The intelligence official's comments come after top U.S. military officials said on June 11 they had no evidence that ISIS's elusive leader was still alive.
Russia said in mid-June that it had killed Baghdadi in a May airstrike near Raqqa as he met with other top ISIS leaders at a military council meeting. Tuesday, the Syrian Observatory for Human Rights (SOHR), a pro-rebel, U.K.-based monitoring group with extensive contacts in Syria, said it had received information from within ISIS that Baghdadi was dead, but could not confirm how he had been killed.
It said he had been living in the eastern province of Deir Ezzor for the past three months.
Responding to the SOHR's report of Baghdadi's death, the U.S.-led coalition told Newsweek: "We cannot confirm this report, but hope it is true. We strongly advise ISIS to implement a strong line of succession, it will be needed."

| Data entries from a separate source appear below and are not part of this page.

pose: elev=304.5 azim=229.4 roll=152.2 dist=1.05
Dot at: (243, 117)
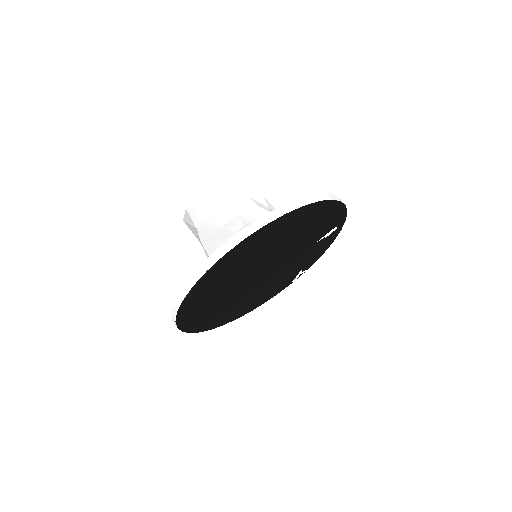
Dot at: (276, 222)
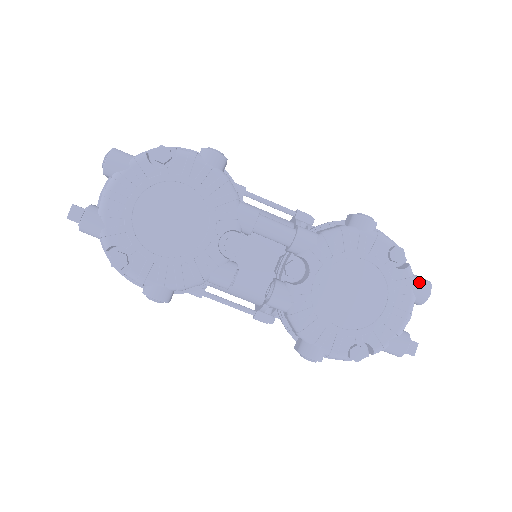
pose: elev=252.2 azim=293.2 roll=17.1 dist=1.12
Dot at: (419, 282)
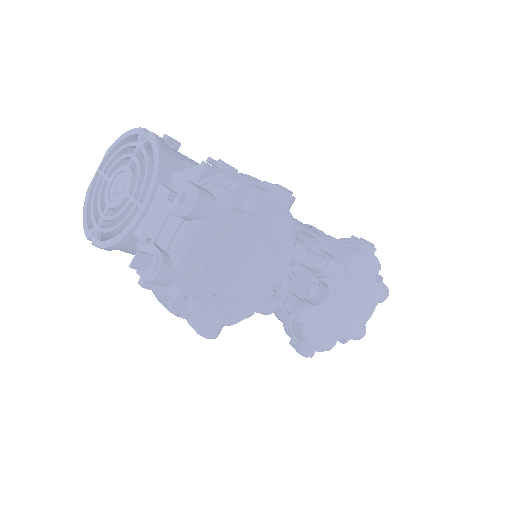
Dot at: (384, 290)
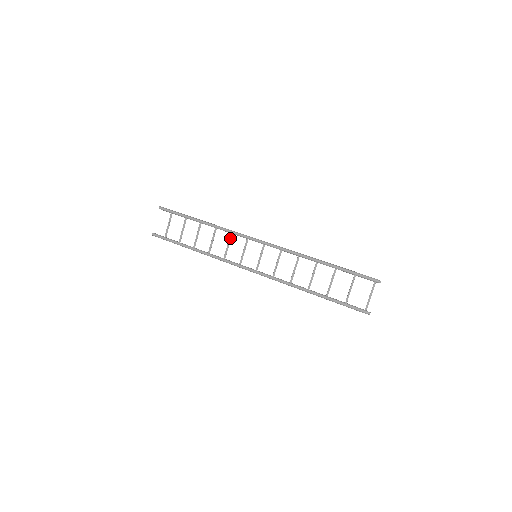
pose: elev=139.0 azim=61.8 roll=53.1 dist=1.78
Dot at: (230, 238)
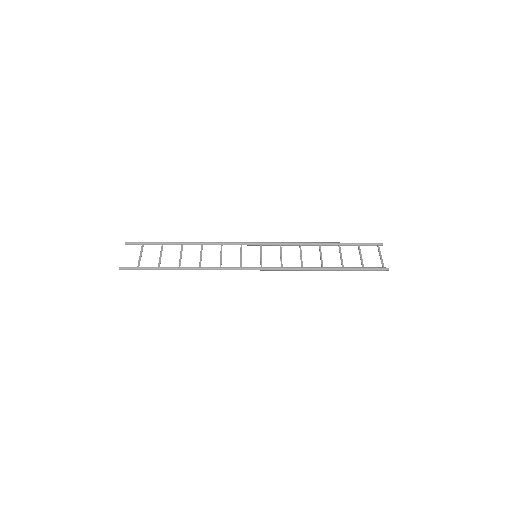
Dot at: (221, 249)
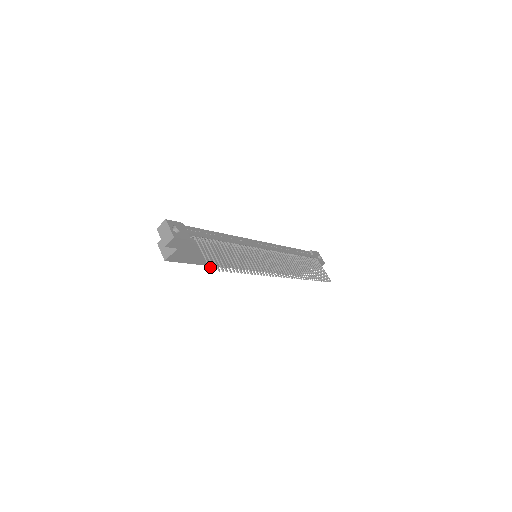
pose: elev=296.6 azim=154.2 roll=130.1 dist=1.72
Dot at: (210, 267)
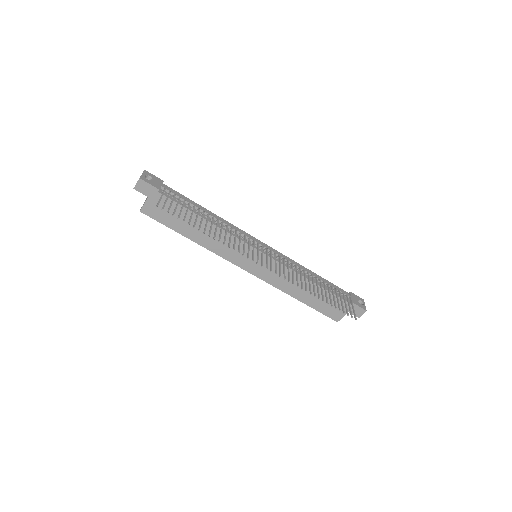
Dot at: (157, 204)
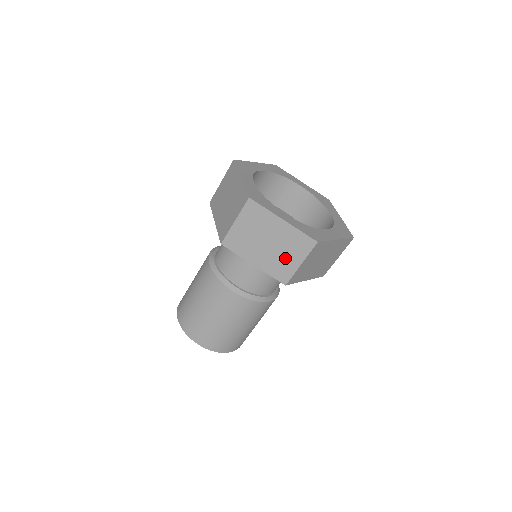
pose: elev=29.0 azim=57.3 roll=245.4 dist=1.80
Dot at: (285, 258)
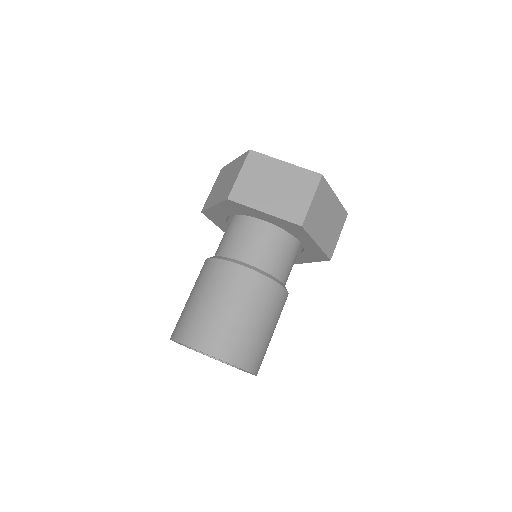
Dot at: (333, 233)
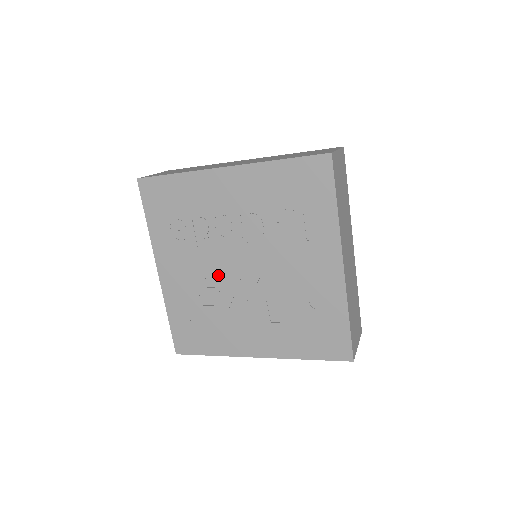
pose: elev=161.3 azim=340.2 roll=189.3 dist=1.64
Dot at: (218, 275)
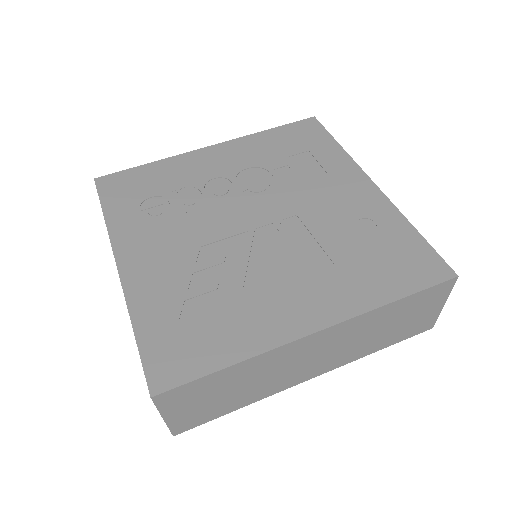
Dot at: (219, 240)
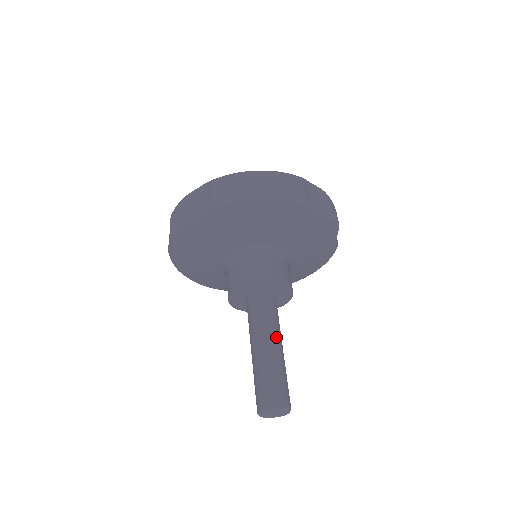
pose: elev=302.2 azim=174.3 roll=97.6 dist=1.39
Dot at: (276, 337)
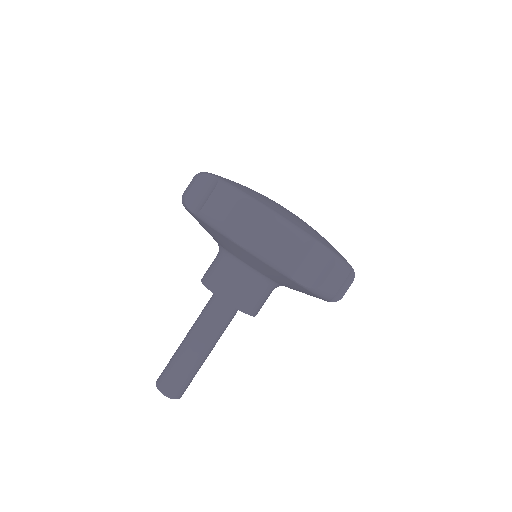
Dot at: (197, 338)
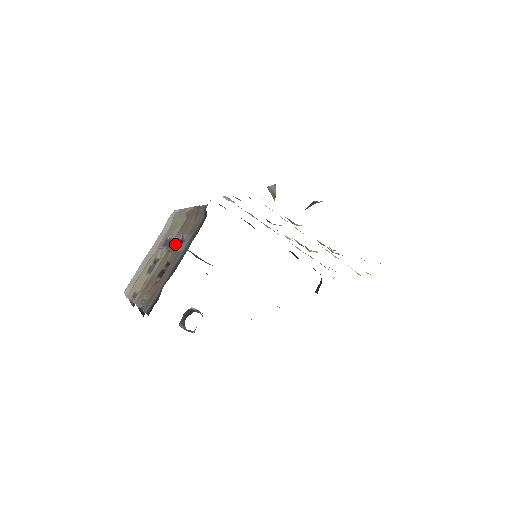
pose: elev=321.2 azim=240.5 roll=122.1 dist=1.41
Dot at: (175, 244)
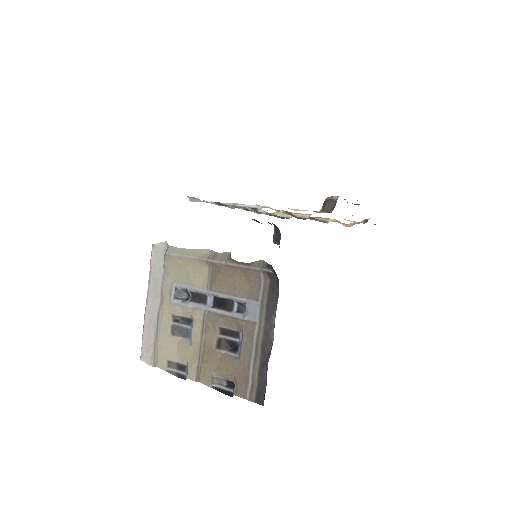
Dot at: (211, 301)
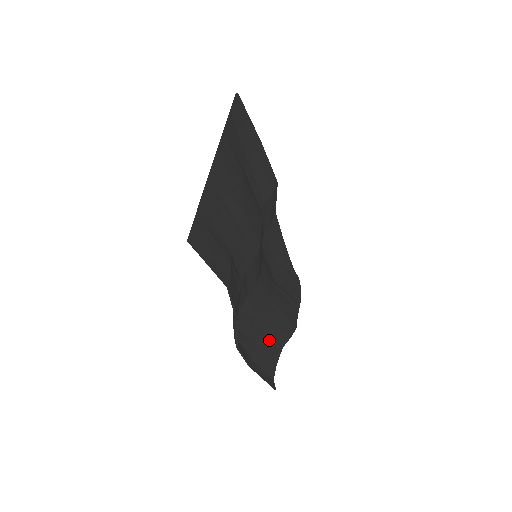
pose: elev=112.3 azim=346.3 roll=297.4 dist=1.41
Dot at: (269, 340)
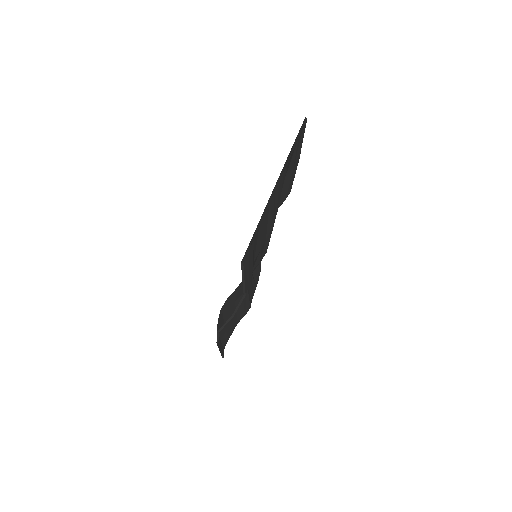
Dot at: (233, 320)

Baghdadi's death and severe injuries have been reported many times, yet there is still no verification of his demise. With Syrian, Russian and Iranian reports of his death, there will now be increased public scrutiny of his whereabouts and his potential successor.
Baghdadi presided over the rise of the most dangerous extremist group in the world from 2014, and the U.S. has dispatched special forces in an expeditionary force to hunt and capture or kill him and other ISIS leaders. It has also placed a $25 million bounty on his head. While his status remains unclear, the group's caliphate is slowly coming to an end.
Iraqi forces last week declared victory in the northern Iraqi city of Mosul, the ISIS bastion where Baghdadi declared the creation of the Islamic State in July 2014 from the pulpit of the city's Al-Nuri Mosque.
ISIS is now being slowly deprived of its key population centers, with coalition-backed forces taking more than a quarter of Raqqa's neighborhoods in their offensive, as well as taking Mosul
But this is not the end of the group, Talabany said. Instead, the group will embark on an insurgency like its predecessors Al-Qaeda in Iraq (AQI) and the Islamic State in Iraq (ISI). It will begin to resemble Al-Qaeda on "steroids," he said.